- To do
Express the lines below as a Markdown table with two columns, Number and Line, numbering each row and skipping any blank lines. Leave the pictures out.

- Exercise input
-------
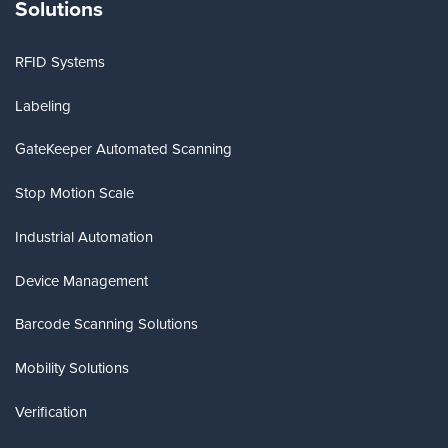
Solutions
RFID Systems
Labeling
GateKeeper Automated Scanning
Stop Motion Scale
Industrial Automation
Device Management
Barcode Scanning Solutions
Mobility Solutions
Verification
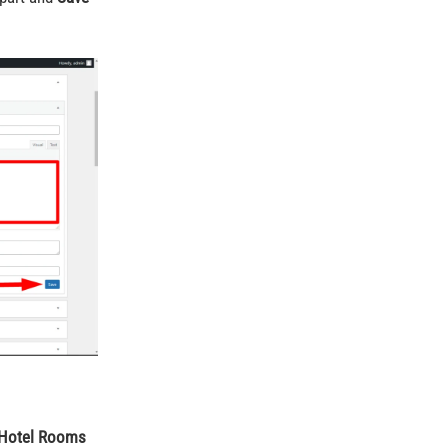
Hotel Rooms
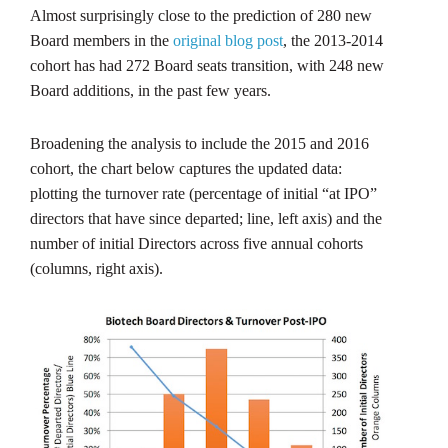
Almost surprisingly close to the prediction of 280 new
Board members in the
original blog post
, the 2013-2014
cohort has had 272 Board seats transition, with 248 new
Board additions, in the past few years.
Broadening the analysis to include the 2015 and 2016
cohort, the chart below captures the updated data:
plotting the turnover rate (percentage of initial “at IPO”
directors that have since departed; line, left axis) and the
number of initial Directors across five annual cohorts
(columns, right axis).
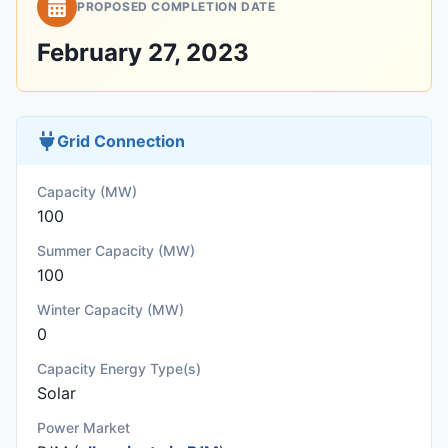
PROPOSED COMPLETION DATE
February 27, 2023
Grid Connection
Capacity (MW)
100
Summer Capacity (MW)
100
Winter Capacity (MW)
0
Capacity Energy Type(s)
Solar
Power Market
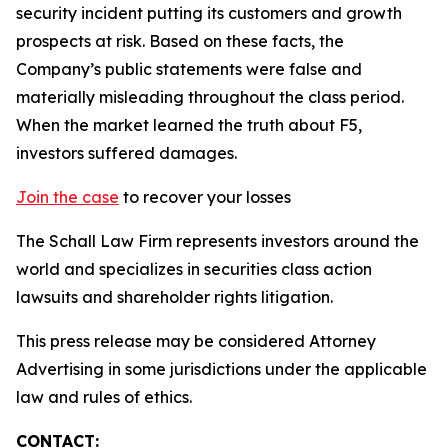
security incident putting its customers and growth
prospects at risk. Based on these facts, the
Company’s public statements were false and
materially misleading throughout the class period.
When the market learned the truth about F5,
investors suffered damages.
Join the case
to recover your losses
The Schall Law Firm represents investors around the
world and specializes in securities class action
lawsuits and shareholder rights litigation.
This press release may be considered Attorney
Advertising in some jurisdictions under the applicable
law and rules of ethics.
CONTACT:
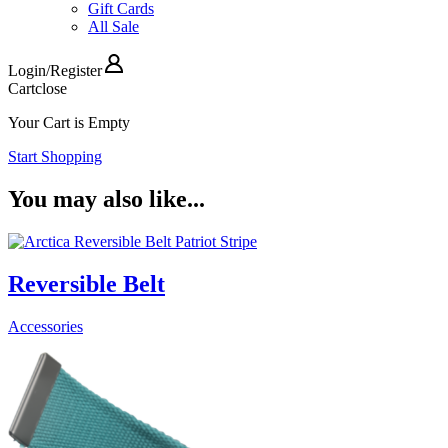
Gift Cards
All Sale
Login
/
Register
Cart
close
Your Cart is Empty
Start Shopping
You may also like...
Reversible Belt
Accessories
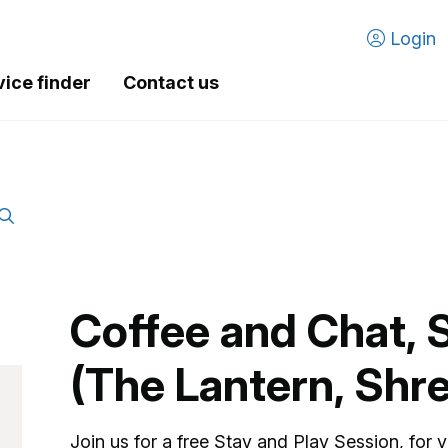
Login
vice finder
Contact us
Coffee and Chat, 
(The Lantern, Shr
Join us for a free Stay and Play Session, for 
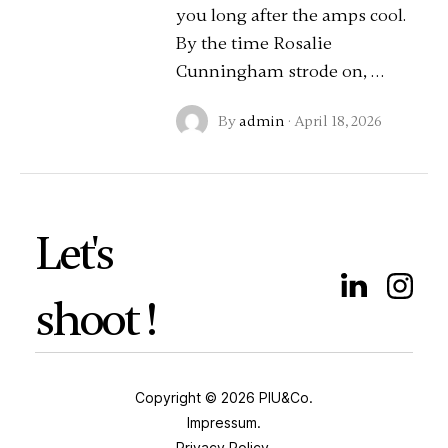
you long after the amps cool.
By the time Rosalie
Cunningham strode on, …
By
admin
·
April 18, 2026
Let's
shoot !
Copyright © 2026 PIU&Co.
Impressum.
Privacy Policy.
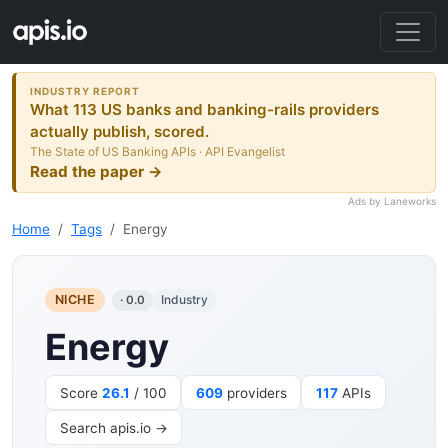
INDUSTRY REPORT
What 113 US banks and banking-rails providers
actually publish, scored.
The State of US Banking APIs · API Evangelist
Read the paper →
Ads by Laneworks
Home
Tags
Energy
NICHE
Industry
· 0.0
Energy
Score
26.1
/ 100
609
providers
117
APIs
Search apis.io →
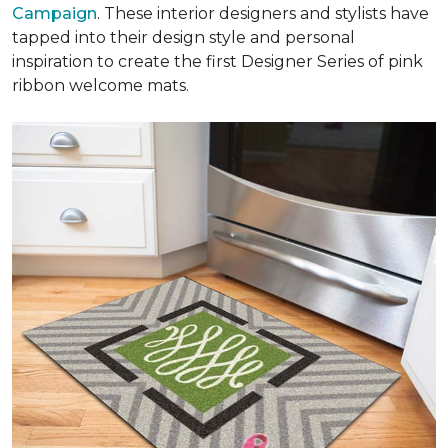
Campaign
. These interior designers and stylists have
tapped into their design style and personal
inspiration to create the first Designer Series of pink
ribbon welcome mats.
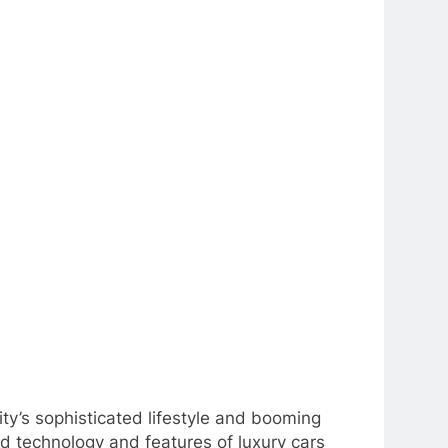
ity’s sophisticated lifestyle and booming
nd technology and features of luxury cars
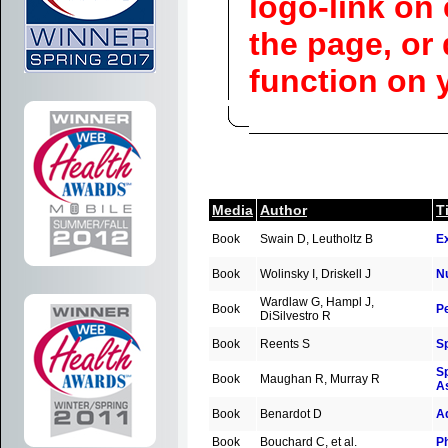
logo-link on 
the page, or
function on 
Media
Author
Ti
Book
Swain D, Leutholtz B
Ex
Book
Wolinsky I, Driskell J
Nu
Wardlaw G, Hampl J,
Book
Pe
DiSilvestro R
Book
Reents S
S
Sp
Book
Maughan R, Murray R
A
Book
Benardot D
Ad
Book
Bouchard C, et al.
Ph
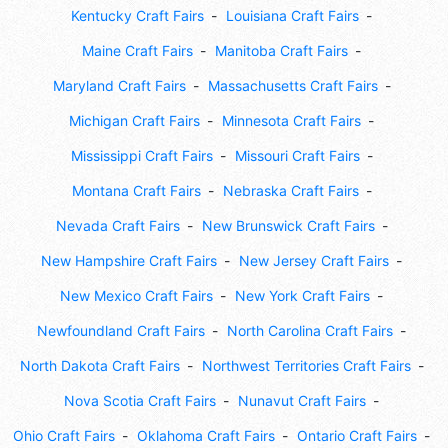
Kentucky Craft Fairs
Louisiana Craft Fairs
Maine Craft Fairs
Manitoba Craft Fairs
Maryland Craft Fairs
Massachusetts Craft Fairs
Michigan Craft Fairs
Minnesota Craft Fairs
Mississippi Craft Fairs
Missouri Craft Fairs
Montana Craft Fairs
Nebraska Craft Fairs
Nevada Craft Fairs
New Brunswick Craft Fairs
New Hampshire Craft Fairs
New Jersey Craft Fairs
New Mexico Craft Fairs
New York Craft Fairs
Newfoundland Craft Fairs
North Carolina Craft Fairs
North Dakota Craft Fairs
Northwest Territories Craft Fairs
Nova Scotia Craft Fairs
Nunavut Craft Fairs
Ohio Craft Fairs
Oklahoma Craft Fairs
Ontario Craft Fairs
-------
- Response to the task
| Number | Line |
|---|---|
| 1 | Solutions |
| 2 | RFID Systems |
| 3 | Labeling |
| 4 | GateKeeper Automated Scanning |
| 5 | Stop Motion Scale |
| 6 | Industrial Automation |
| 7 | Device Management |
| 8 | Barcode Scanning Solutions |
| 9 | Mobility Solutions |
| 10 | Verification |
| 11 | Hotel Rooms |
| 12 | Almost surprisingly close to the prediction of 280 new |
| 13 | Board members in the |
| 14 | original blog post |
| 15 | , the 2013-2014 |
| 16 | cohort has had 272 Board seats transition, with 248 new |
| 17 | Board additions, in the past few years. |
| 18 | Broadening the analysis to include the 2015 and 2016 |
| 19 | cohort, the chart below captures the updated data: |
| 20 | plotting the turnover rate (percentage of initial “at IPO” |
| 21 | directors that have since departed; line, left axis) and the |
| 22 | number of initial Directors across five annual cohorts |
| 23 | (columns, right axis). |
| 24 | PROPOSED COMPLETION DATE |
| 25 | February 27, 2023 |
| 26 | Grid Connection |
| 27 | Capacity (MW) |
| 28 | 100 |
| 29 | Summer Capacity (MW) |
| 30 | 100 |
| 31 | Winter Capacity (MW) |
| 32 | 0 |
| 33 | Capacity Energy Type(s) |
| 34 | Solar |
| 35 | Power Market |
| 36 | security incident putting its customers and growth |
| 37 | prospects at risk. Based on these facts, the |
| 38 | Company’s public statements were false and |
| 39 | materially misleading throughout the class period. |
| 40 | When the market learned the truth about F5, |
| 41 | investors suffered damages. |
| 42 | Join the case |
| 43 | to recover your losses |
| 44 | The Schall Law Firm represents investors around the |
| 45 | world and specializes in securities class action |
| 46 | lawsuits and shareholder rights litigation. |
| 47 | This press release may be considered Attorney |
| 48 | Advertising in some jurisdictions under the applicable |
| 49 | law and rules of ethics. |
| 50 | CONTACT: |
| 51 | Gift Cards |
| 52 | All Sale |
| 53 | Login |
| 54 | / |
| 55 | Register |
| 56 | Cart |
| 57 | close |
| 58 | Your Cart is Empty |
| 59 | Start Shopping |
| 60 | You may also like... |
| 61 | Reversible Belt |
| 62 | Accessories |
| 63 | Login |
| 64 | vice finder |
| 65 | Contact us |
| 66 | Coffee and Chat,  |
| 67 | (The Lantern, Shr |
| 68 | Join us for a free Stay and Play Session, for  |
| 69 | you long after the amps cool. |
| 70 | By the time Rosalie |
| 71 | Cunningham strode on, … |
| 72 | By |
| 73 | admin |
| 74 | · |
| 75 | April 18, 2026 |
| 76 | Let's |
| 77 | shoot ! |
| 78 | Copyright © 2026 PIU&Co. |
| 79 | Impressum. |
| 80 | Privacy Policy. |
| 81 | INDUSTRY REPORT |
| 82 | What 113 US banks and banking-rails providers |
| 83 | actually publish, scored. |
| 84 | The State of US Banking APIs · API Evangelist |
| 85 | Read the paper → |
| 86 | Ads by Laneworks |
| 87 | Home |
| 88 | Tags |
| 89 | Energy |
| 90 | NICHE |
| 91 | Industry |
| 92 | · 0.0 |
| 93 | Energy |
| 94 | Score |
| 95 | 26.1 |
| 96 | / 100 |
| 97 | 609 |
| 98 | providers |
| 99 | 117 |
| 100 | APIs |
| 101 | Search apis.io → |
| 102 | Campaign |
| 103 | . These interior designers and stylists have |
| 104 | tapped into their design style and personal |
| 105 | inspiration to create the first Designer Series of pink |
| 106 | ribbon welcome mats. |
| 107 | ity’s sophisticated lifestyle and booming |
| 108 | nd technology and features of luxury cars |
| 109 | logo-link on  |
| 110 | the page, or |
| 111 | function on  |
| 112 | Media |
| 113 | Author |
| 114 | Ti |
| 115 | Book |
| 116 | Swain D, Leutholtz B |
| 117 | Ex |
| 118 | Book |
| 119 | Wolinsky I, Driskell J |
| 120 | Nu |
| 121 | Wardlaw G, Hampl J, |
| 122 | Book |
| 123 | Pe |
| 124 | DiSilvestro R |
| 125 | Book |
| 126 | Reents S |
| 127 | S |
| 128 | Sp |
| 129 | Book |
| 130 | Maughan R, Murray R |
| 131 | A |
| 132 | Book |
| 133 | Benardot D |
| 134 | Ad |
| 135 | Book |
| 136 | Bouchard C, et al. |
| 137 | Ph |
| 138 | Kentucky Craft Fairs |
| 139 | Louisiana Craft Fairs |
| 140 | Maine Craft Fairs |
| 141 | Manitoba Craft Fairs |
| 142 | Maryland Craft Fairs |
| 143 | Massachusetts Craft Fairs |
| 144 | Michigan Craft Fairs |
| 145 | Minnesota Craft Fairs |
| 146 | Mississippi Craft Fairs |
| 147 | Missouri Craft Fairs |
| 148 | Montana Craft Fairs |
| 149 | Nebraska Craft Fairs |
| 150 | Nevada Craft Fairs |
| 151 | New Brunswick Craft Fairs |
| 152 | New Hampshire Craft Fairs |
| 153 | New Jersey Craft Fairs |
| 154 | New Mexico Craft Fairs |
| 155 | New York Craft Fairs |
| 156 | Newfoundland Craft Fairs |
| 157 | North Carolina Craft Fairs |
| 158 | North Dakota Craft Fairs |
| 159 | Northwest Territories Craft Fairs |
| 160 | Nova Scotia Craft Fairs |
| 161 | Nunavut Craft Fairs |
| 162 | Ohio Craft Fairs |
| 163 | Oklahoma Craft Fairs |
| 164 | Ontario Craft Fairs |